### WHAT IS NEEDED:
Transcribe exactly the lines from the one holding "17: (824, 37, 10.74)" to the end of the data below, including both of those lines and no others.

--- START ---

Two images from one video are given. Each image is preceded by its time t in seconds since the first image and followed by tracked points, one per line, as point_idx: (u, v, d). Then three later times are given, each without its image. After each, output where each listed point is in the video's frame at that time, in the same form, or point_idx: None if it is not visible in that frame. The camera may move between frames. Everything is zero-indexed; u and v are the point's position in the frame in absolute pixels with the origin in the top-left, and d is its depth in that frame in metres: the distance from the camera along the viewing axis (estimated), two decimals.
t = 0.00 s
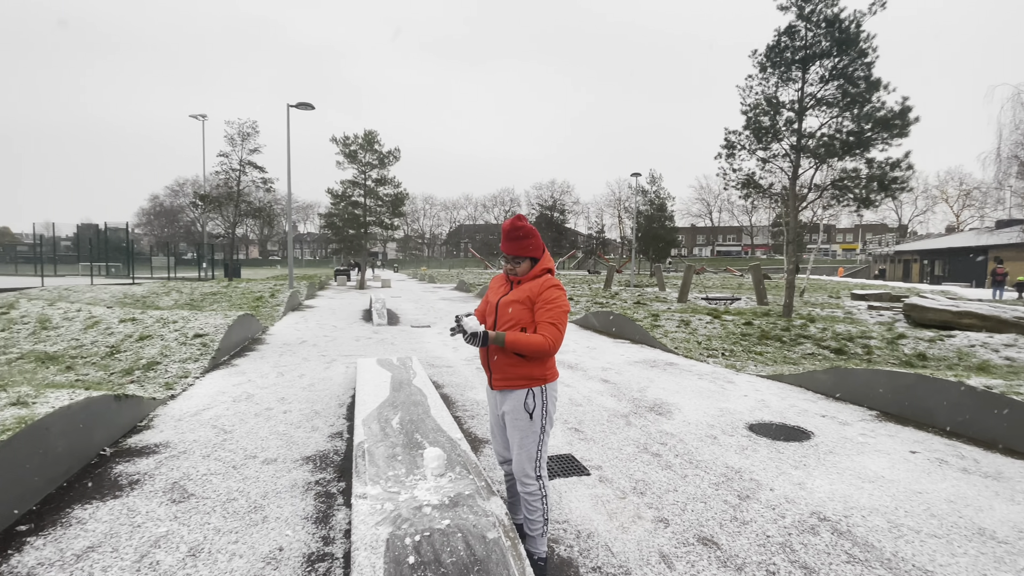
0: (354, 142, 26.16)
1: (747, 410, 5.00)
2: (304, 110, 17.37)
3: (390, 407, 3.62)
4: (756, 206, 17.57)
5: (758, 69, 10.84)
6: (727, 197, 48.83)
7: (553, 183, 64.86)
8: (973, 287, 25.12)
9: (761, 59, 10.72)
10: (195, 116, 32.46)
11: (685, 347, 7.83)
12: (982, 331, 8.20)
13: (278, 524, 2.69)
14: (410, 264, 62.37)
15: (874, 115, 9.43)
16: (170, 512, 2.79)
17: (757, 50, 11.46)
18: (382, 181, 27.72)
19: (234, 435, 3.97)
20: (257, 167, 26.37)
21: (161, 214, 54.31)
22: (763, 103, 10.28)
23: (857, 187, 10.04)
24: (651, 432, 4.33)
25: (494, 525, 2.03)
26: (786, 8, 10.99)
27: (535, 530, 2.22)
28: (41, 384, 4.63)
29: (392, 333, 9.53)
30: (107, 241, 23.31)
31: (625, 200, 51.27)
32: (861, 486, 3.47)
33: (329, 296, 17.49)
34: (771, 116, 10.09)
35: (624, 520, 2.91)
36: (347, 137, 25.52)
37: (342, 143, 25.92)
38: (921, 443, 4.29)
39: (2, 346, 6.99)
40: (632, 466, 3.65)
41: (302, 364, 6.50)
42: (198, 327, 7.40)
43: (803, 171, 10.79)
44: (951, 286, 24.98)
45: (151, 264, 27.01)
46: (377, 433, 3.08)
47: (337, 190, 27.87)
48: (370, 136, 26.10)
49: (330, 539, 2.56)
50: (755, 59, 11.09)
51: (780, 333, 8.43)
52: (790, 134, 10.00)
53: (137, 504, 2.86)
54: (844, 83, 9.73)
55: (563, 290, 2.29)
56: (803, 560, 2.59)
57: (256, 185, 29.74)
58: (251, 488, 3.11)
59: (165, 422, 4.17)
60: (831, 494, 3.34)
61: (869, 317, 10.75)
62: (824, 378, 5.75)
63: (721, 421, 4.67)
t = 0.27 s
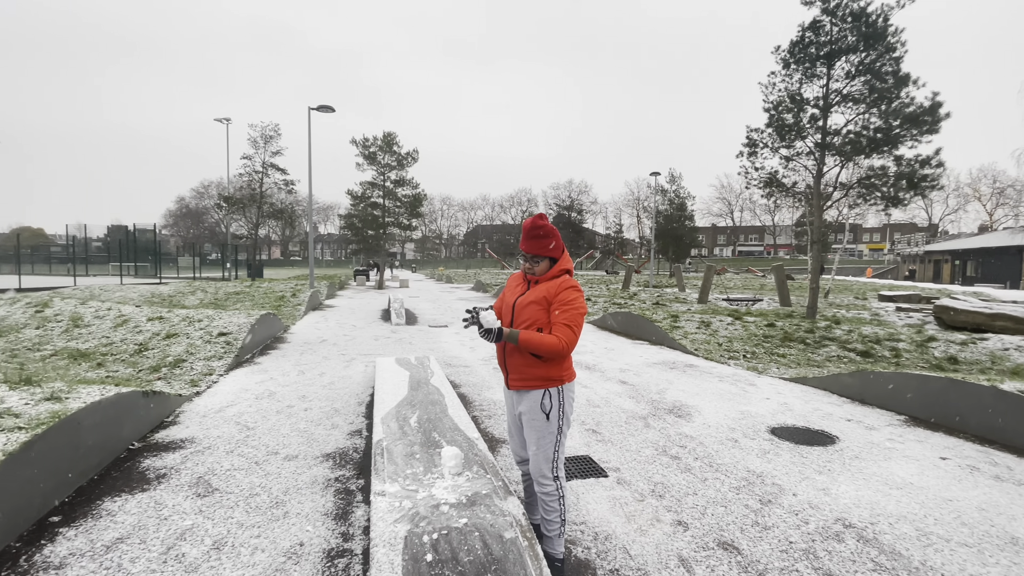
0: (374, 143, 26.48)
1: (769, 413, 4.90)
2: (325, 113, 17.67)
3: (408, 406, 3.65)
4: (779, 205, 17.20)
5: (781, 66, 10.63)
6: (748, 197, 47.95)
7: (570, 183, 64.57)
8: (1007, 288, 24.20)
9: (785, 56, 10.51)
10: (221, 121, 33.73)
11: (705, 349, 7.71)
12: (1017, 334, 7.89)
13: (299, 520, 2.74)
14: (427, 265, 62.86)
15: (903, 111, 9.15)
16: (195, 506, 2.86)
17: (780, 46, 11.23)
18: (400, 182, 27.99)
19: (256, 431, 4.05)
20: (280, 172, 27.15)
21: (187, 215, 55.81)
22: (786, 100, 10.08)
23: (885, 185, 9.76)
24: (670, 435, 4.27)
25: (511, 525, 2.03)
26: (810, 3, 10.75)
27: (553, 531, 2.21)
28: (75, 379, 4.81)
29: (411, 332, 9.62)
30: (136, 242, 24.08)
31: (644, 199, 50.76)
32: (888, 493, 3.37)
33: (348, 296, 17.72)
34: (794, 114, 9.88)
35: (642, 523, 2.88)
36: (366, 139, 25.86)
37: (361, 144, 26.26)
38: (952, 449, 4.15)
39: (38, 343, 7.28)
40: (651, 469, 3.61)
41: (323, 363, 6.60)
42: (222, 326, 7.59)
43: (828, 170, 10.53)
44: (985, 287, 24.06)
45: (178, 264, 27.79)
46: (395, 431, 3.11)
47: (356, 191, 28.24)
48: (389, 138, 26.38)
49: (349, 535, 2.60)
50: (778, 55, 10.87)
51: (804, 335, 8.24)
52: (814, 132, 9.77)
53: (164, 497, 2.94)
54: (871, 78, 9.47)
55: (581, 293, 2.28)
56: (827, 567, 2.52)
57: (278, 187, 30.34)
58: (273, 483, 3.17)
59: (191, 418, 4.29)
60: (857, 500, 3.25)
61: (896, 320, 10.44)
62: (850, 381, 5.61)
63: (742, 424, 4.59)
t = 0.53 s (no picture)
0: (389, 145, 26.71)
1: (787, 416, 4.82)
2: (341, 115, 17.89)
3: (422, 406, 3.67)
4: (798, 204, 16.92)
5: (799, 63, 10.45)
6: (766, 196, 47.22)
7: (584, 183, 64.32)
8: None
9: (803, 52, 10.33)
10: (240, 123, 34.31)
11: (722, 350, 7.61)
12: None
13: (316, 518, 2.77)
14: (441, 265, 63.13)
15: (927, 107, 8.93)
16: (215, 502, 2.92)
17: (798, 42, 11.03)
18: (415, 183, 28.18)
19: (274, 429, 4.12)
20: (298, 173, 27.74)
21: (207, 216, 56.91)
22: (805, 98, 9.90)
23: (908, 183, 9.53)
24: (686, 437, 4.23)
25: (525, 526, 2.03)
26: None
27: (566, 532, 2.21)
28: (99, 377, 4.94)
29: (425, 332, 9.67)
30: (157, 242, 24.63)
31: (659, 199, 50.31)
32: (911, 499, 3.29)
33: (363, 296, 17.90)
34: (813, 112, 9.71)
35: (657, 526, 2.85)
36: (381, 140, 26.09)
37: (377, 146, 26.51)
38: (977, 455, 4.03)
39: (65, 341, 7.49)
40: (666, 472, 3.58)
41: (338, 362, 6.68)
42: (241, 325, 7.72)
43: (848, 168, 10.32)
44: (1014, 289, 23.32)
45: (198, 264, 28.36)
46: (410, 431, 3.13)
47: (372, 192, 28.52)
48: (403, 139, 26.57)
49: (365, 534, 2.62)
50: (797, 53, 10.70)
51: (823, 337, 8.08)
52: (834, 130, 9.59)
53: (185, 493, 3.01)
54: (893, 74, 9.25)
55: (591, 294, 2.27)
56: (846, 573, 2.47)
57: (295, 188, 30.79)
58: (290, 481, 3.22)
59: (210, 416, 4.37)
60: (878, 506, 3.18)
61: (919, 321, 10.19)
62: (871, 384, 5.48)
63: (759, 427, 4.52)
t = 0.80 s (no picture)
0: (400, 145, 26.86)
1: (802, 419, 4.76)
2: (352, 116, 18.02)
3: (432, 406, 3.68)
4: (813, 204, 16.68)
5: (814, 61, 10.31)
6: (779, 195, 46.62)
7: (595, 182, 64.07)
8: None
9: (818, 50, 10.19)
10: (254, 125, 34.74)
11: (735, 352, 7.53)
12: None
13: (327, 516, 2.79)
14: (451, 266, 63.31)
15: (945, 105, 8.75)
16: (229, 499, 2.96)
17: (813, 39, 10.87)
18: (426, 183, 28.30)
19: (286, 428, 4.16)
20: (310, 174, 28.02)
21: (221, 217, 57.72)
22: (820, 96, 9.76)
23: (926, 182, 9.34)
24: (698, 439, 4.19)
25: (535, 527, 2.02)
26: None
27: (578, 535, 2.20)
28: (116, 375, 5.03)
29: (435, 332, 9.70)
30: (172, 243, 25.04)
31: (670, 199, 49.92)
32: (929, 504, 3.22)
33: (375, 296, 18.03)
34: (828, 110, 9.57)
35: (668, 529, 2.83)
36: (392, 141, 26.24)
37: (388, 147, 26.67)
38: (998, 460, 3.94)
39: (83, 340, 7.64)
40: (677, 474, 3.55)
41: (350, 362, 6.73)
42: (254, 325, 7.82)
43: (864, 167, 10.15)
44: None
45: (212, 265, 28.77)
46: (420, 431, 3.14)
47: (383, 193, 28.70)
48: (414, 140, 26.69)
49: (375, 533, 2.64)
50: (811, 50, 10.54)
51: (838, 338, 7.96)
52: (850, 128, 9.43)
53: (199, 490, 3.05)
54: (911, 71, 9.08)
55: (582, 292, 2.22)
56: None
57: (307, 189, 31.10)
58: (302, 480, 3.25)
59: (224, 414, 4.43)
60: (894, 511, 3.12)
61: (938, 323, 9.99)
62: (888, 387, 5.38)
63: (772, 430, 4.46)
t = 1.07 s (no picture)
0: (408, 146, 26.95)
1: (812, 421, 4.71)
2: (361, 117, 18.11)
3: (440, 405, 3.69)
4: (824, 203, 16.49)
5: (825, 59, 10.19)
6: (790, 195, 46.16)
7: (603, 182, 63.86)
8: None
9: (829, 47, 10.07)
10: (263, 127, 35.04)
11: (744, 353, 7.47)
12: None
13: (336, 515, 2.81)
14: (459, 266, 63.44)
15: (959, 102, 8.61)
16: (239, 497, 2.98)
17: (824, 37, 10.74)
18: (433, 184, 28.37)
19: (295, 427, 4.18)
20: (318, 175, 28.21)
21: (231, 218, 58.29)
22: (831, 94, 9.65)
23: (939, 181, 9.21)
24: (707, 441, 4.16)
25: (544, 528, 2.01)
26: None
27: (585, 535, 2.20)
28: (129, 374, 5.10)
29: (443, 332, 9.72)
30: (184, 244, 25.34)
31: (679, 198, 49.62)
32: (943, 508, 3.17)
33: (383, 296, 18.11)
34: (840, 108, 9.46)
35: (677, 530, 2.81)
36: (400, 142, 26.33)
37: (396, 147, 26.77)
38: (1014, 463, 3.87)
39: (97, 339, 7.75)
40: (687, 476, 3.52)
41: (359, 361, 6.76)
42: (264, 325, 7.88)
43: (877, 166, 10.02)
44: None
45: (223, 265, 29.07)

--- END ---

### EXERCISE ANSWER:
17: (824, 37, 10.74)
18: (433, 184, 28.37)
19: (295, 427, 4.18)
20: (318, 175, 28.21)
21: (231, 218, 58.29)
22: (831, 94, 9.65)
23: (939, 181, 9.21)
24: (707, 441, 4.16)
25: (544, 528, 2.01)
26: None
27: (585, 535, 2.20)
28: (129, 374, 5.10)
29: (443, 332, 9.72)
30: (184, 244, 25.34)
31: (679, 198, 49.62)
32: (943, 508, 3.17)
33: (383, 296, 18.11)
34: (840, 108, 9.46)
35: (677, 530, 2.81)
36: (400, 142, 26.33)
37: (396, 147, 26.77)
38: (1014, 463, 3.87)
39: (97, 339, 7.75)
40: (687, 476, 3.52)
41: (359, 361, 6.76)
42: (264, 325, 7.88)
43: (877, 166, 10.02)
44: None
45: (223, 265, 29.07)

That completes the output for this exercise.